### EXERCISE REQUIREMENTS
Repeat all of the data below word for word, keeping no images.
*** EXTRACTED RECORDS ***
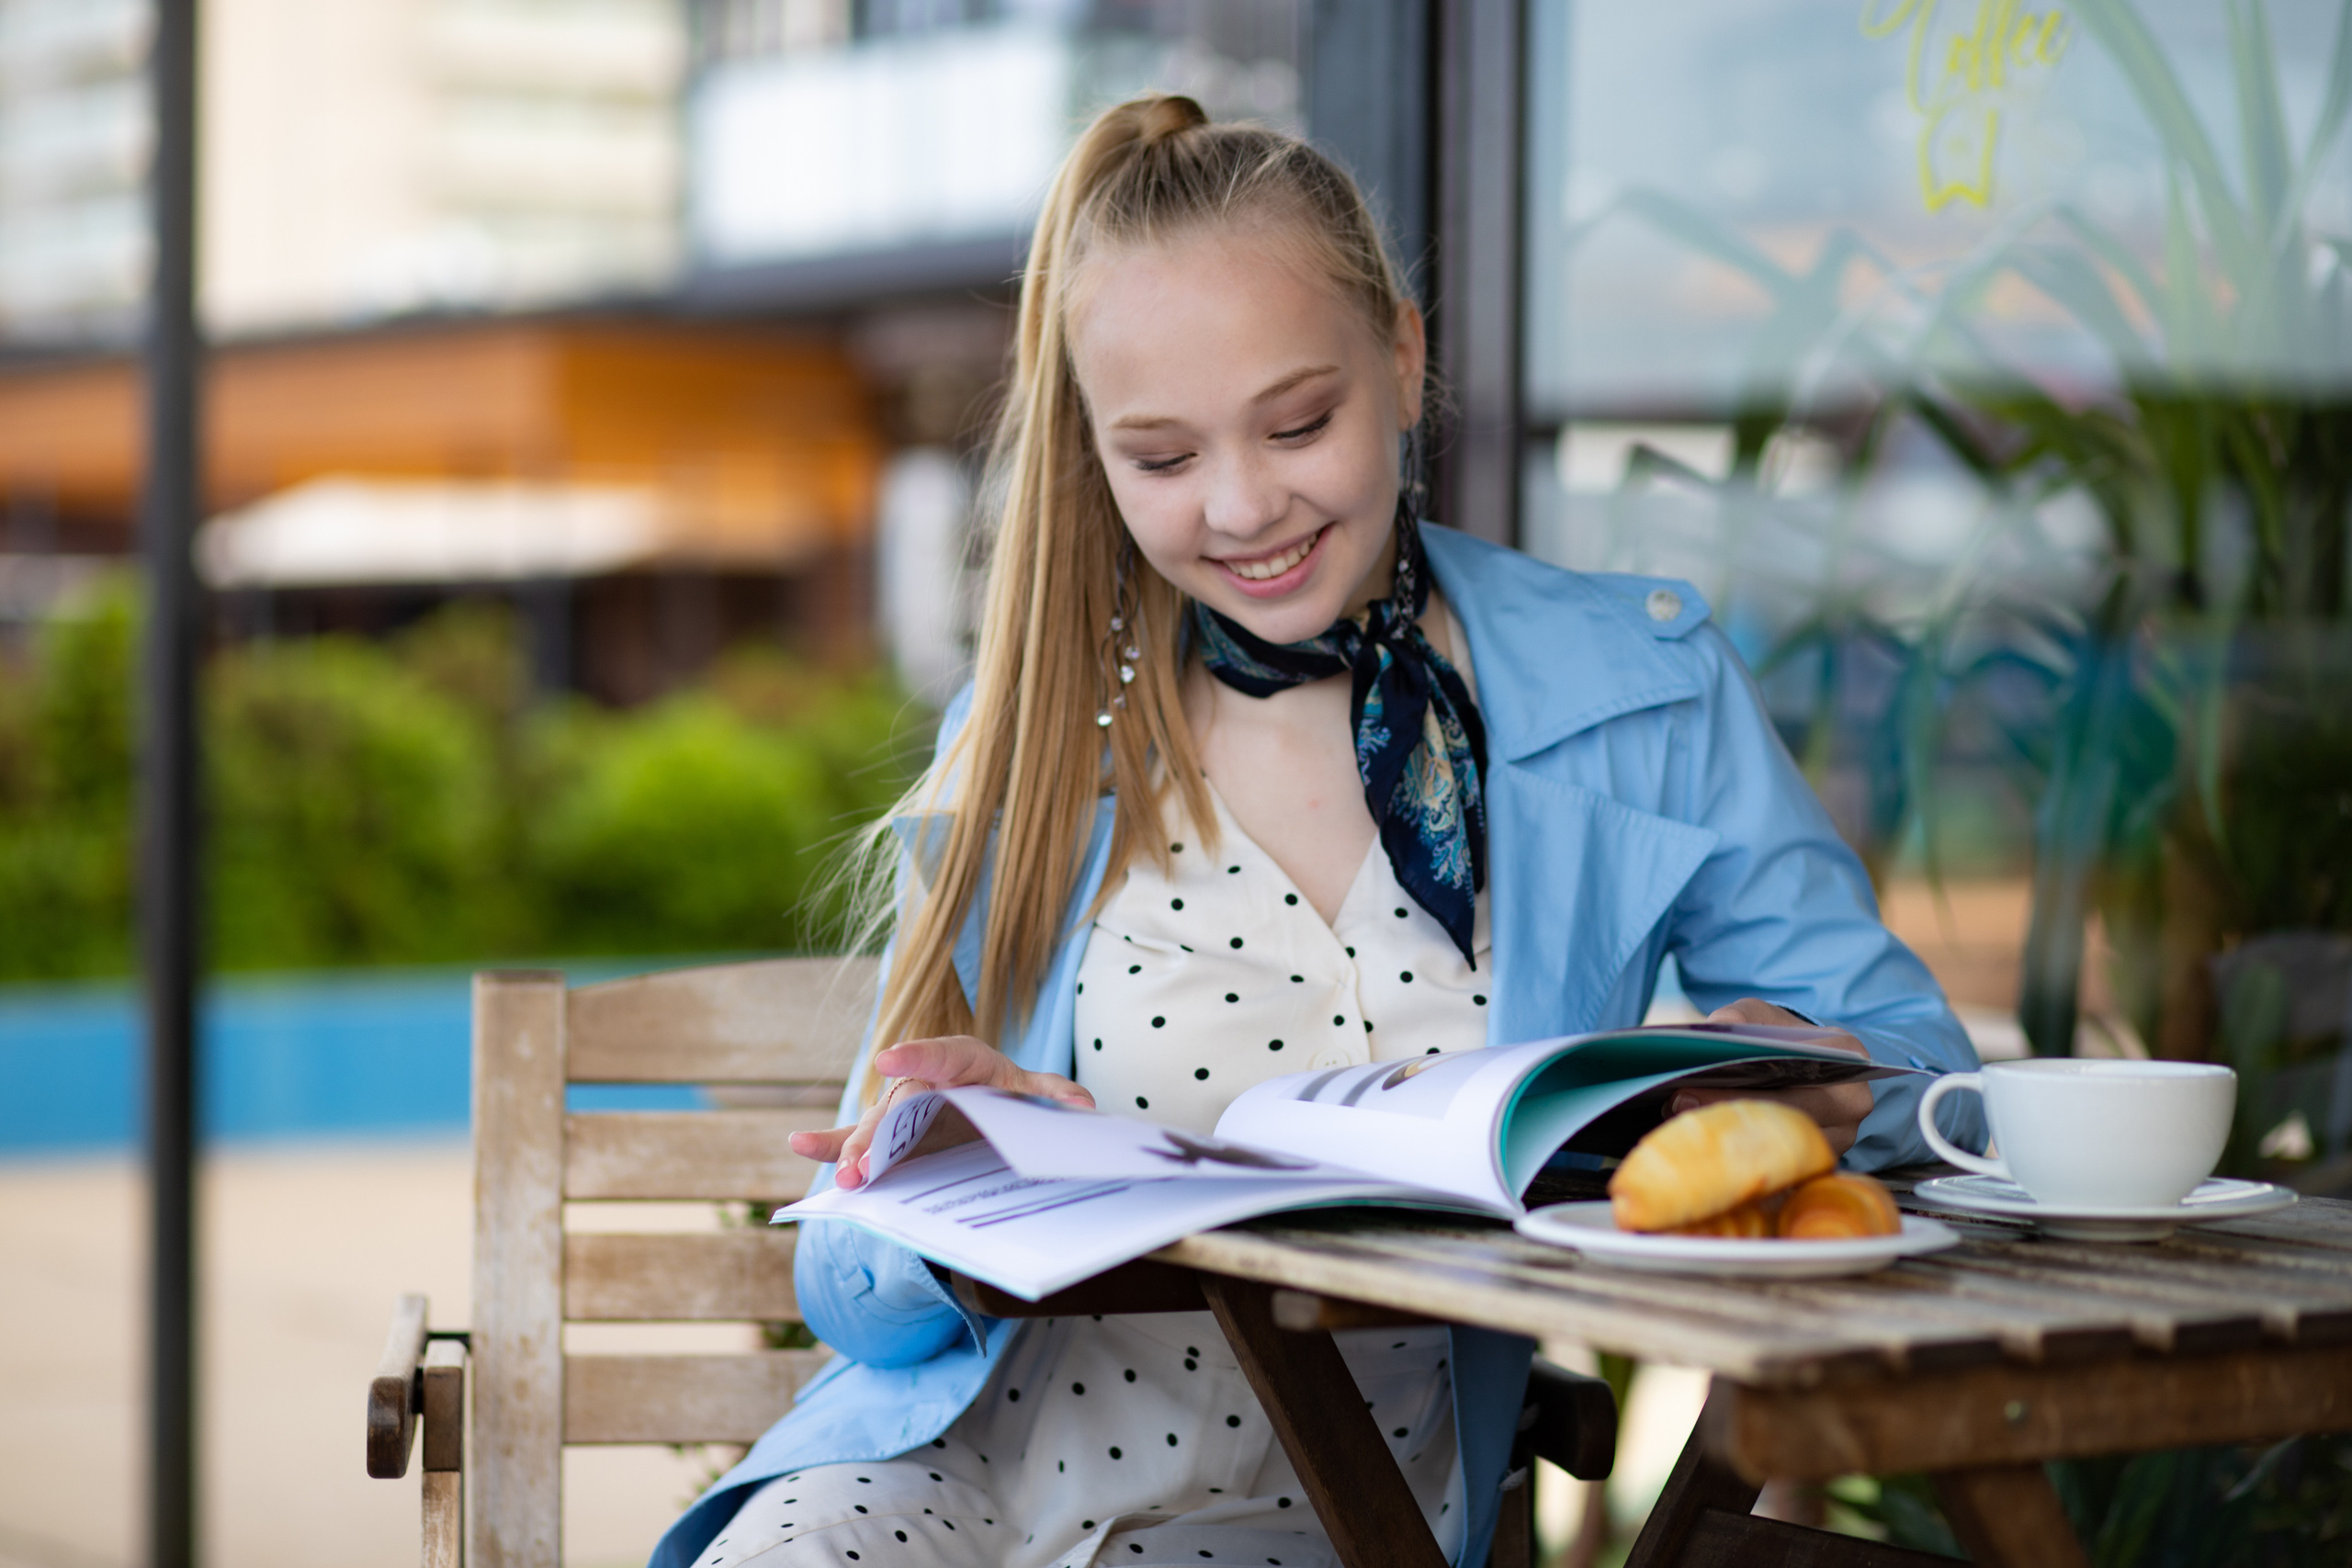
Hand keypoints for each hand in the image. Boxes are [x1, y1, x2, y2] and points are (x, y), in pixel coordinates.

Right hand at [787, 1035, 1095, 1188]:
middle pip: (896, 1107)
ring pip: (873, 1129)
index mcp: (960, 1060)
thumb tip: (1084, 1105)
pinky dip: (828, 1144)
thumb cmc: (1005, 1089)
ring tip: (843, 1178)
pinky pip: (852, 1138)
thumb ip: (1051, 1092)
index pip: (937, 1054)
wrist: (984, 1098)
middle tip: (861, 1169)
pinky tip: (799, 1144)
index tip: (888, 1059)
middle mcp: (922, 1081)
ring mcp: (900, 1109)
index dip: (914, 1055)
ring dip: (854, 1153)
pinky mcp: (885, 1134)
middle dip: (876, 1137)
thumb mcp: (1028, 1089)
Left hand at [1669, 999, 1874, 1157]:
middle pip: (1787, 1118)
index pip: (1792, 1076)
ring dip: (1732, 1142)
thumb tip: (1713, 1032)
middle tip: (1676, 1108)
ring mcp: (1843, 1135)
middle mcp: (1853, 1101)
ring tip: (1683, 1125)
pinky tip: (1707, 1144)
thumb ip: (1738, 1017)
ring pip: (1785, 1149)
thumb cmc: (1783, 1037)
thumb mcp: (1762, 1014)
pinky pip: (1783, 1165)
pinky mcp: (1824, 1159)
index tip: (1687, 1089)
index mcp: (1846, 1057)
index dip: (1739, 1088)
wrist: (1809, 1063)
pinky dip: (1743, 1157)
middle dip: (1728, 1116)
*** End of EXTRACTED RECORDS ***
### OUTPUT FOR THIS EXERCISE
Hand keypoints for each hand in the image. Boxes are [x1, y1, x2, y2] and points are (x, y), in pixel coordinates.

Right hand at [787, 1035, 1095, 1188]:
middle pip: (896, 1107)
ring pip: (873, 1129)
index mcp: (960, 1060)
thumb tip: (1084, 1105)
pinky dip: (828, 1144)
thumb cmc: (1005, 1089)
ring tip: (843, 1178)
pinky pip: (852, 1138)
thumb ip: (1051, 1092)
index pip: (937, 1054)
wrist: (984, 1098)
middle tip: (861, 1169)
pinky tip: (799, 1144)
index tip: (888, 1059)
middle mcp: (922, 1081)
ring mcp: (900, 1109)
index dip: (914, 1055)
ring dip: (854, 1153)
pinky mcp: (885, 1134)
middle dip: (876, 1137)
thumb mcp: (1028, 1089)
Left hand at [1669, 999, 1874, 1157]:
middle pip: (1787, 1118)
index pip: (1792, 1076)
ring dip: (1732, 1142)
thumb tip: (1713, 1032)
middle tip: (1676, 1108)
ring mcp: (1843, 1135)
middle mcp: (1853, 1101)
ring tip: (1683, 1125)
pinky tip: (1707, 1144)
thumb ip: (1738, 1017)
ring pip: (1785, 1149)
thumb cmc: (1783, 1037)
thumb mcp: (1762, 1014)
pinky pip: (1783, 1165)
pinky mcp: (1824, 1159)
index tip: (1687, 1089)
index mcp: (1846, 1057)
index dip: (1739, 1088)
wrist: (1809, 1063)
pinky dip: (1743, 1157)
middle dip: (1728, 1116)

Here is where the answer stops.